The discussed paper is especially interesting for practitioners, as it tries to state all the assumptions made in the design of DR.CHECKER's static analysis. While this results in abstracting from certain realisable behaviours, e.g. "it treats each entry point independently" and misses state-dependent bugs, stating these assumptions helps with judging/estimating the quality of the results.
The paper's authors present a static analysis whose reasoning is sound w.r.t. stated assumptions. This is what they call "soundy". The actual post/article raises the important issue that it would be helpful to define what a sound static analysis of software is, that is agree on the assumptions/abstractions made.
However, picking a "reasonable" set of assumptions for a "sufficiently sound" static analysis is admittedly a difficult task, and of course not provided (yet).
It seems to me that finding a common set of assumptions is less of an issue for competitive software model checkers though, as the benchmarks used in the competition on software verification (SV-COMP) implicitly prescribe which aspects have to be modelled "properly". Couldn't a similar competition for static analysis give rise to a set of common assumptions for static analysis, too?
I didn't read it as a critique of formal program analysis either. In fact, several aspects of his approach can be found in formal verification of probabilistic systems. However to me, it seems that the author thinks to have accomplished the same thing as the author of TTTM.
> The mathematical method described here has a number of advantages over formal verification, including reduced code size and complexity.
My comment was intended to stress that the authors achieved different things. This article proved that the game design is sound, i.e. verification at model-level, while the original one proved that the implementation cannot reach certain undesired states. Both are perfectly reasonable, justifiable and necessary.
Application of formal methods is always an interesting read, and this article is a gentle introduction to some of the ideas exploited in probabilistic model checking. However to me, the way the article is written, gives software verification, and CBMC in particular, an unnecessary bad reputation.
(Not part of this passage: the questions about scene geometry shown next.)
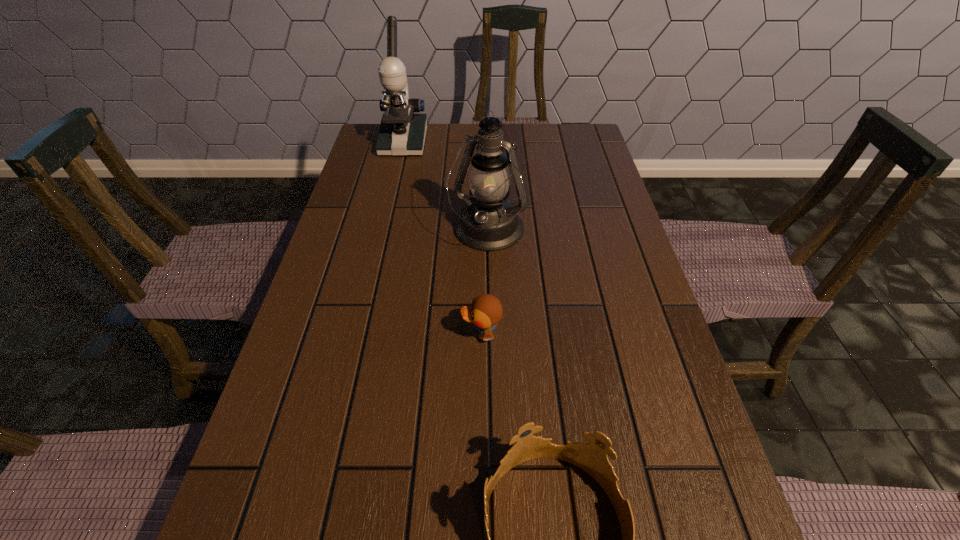
Where is `the farthest object`? the farthest object is located at coordinates (401, 133).

The image size is (960, 540). I want to click on microscope, so click(401, 133).

In order to click on the third nearest object in this screenshot , I will do `click(489, 222)`.

Identify the location of the shortest object. Image resolution: width=960 pixels, height=540 pixels. (x=486, y=311).

Image resolution: width=960 pixels, height=540 pixels. In order to click on the third farthest object in this screenshot , I will do `click(486, 311)`.

Identify the location of free point located 0.350m at the eyepiece of the farthest object. Image resolution: width=960 pixels, height=540 pixels. (383, 227).

At what (x,y) coordinates should I click in order to perform the action: click on vacant space located 0.220m on the front of the oil lamp. Please return your answer as a coordinate pair (x, y). Looking at the image, I should click on (489, 333).

Find the location of a particular element. The width and height of the screenshot is (960, 540). vacant region located 0.200m on the front-facing side of the shortest object is located at coordinates (366, 334).

You are a GUI agent. You are given a task and a screenshot of the screen. Output one action in this format:
    pyautogui.click(x=<x>, y=<y>)
    Task: Click on the free spot located 0.230m on the front-facing side of the shortest object
    
    Given the screenshot: What is the action you would take?
    pyautogui.click(x=352, y=334)

Locate an element on the screen. vacant space located 0.100m on the front-facing side of the shortest object is located at coordinates (414, 334).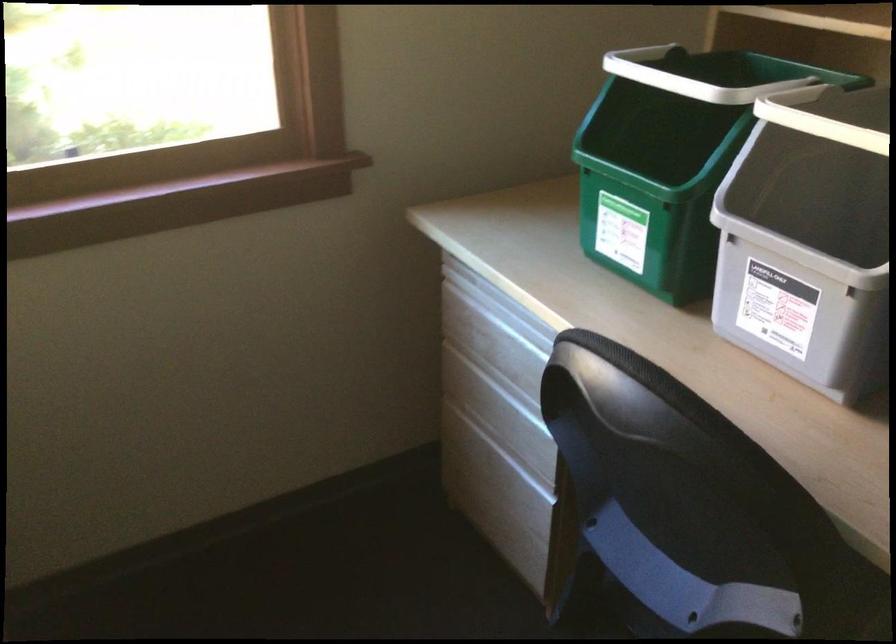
> There is no need to define “game progress” or implement a naive game AI, as formal verification methods appear to require.
> The mathematical verification code is about one-third the size of the formal verification code presented by the TTTM author
Most of the author's argumentation stems from the different levels of modelling. He pursues verification at model-level. That is, he does the interpretation that a "game progress"/"native game AI" would provide, and lifts the problem from the source-level to a formal representation as Markov process.
With that in mind, it should be clear that reasoning on that higher level can be done more efficiently. In fact, if the author of TTTM would have chosen to verify just the transition relation, an even simpler modelling would have sufficed, e.g. via Prism, ITSTools/GAL, SMV.
I just want to stress that the author of TTTM did not just formally verify that the concrete transition relation can not reach a "bad state", but proved that the actual implementation indeed cannot reach said states. For example, this also includes proving that the game's pseudo-random generation of initial states is safe to use.
> The TTTM formal verification code requires a value called MAX_FINISH_DEPTH, which represents the maximum number of steps required to finish the game from any valid state. It is unclear how the TTTM author arrived at the number 18, but the value can easily be calculated using the matrix representation of the game.
Again, when reasoning at the level of an actual implementation, i.e. software/binaries, such high-level reasoning is not applicable. Therefore, when employing bounded verification techniques, an educated guess about a sufficiently high number of steps must be provided.
I agree though that it would be nice if the compilation (esp. from scratch) were generally faster.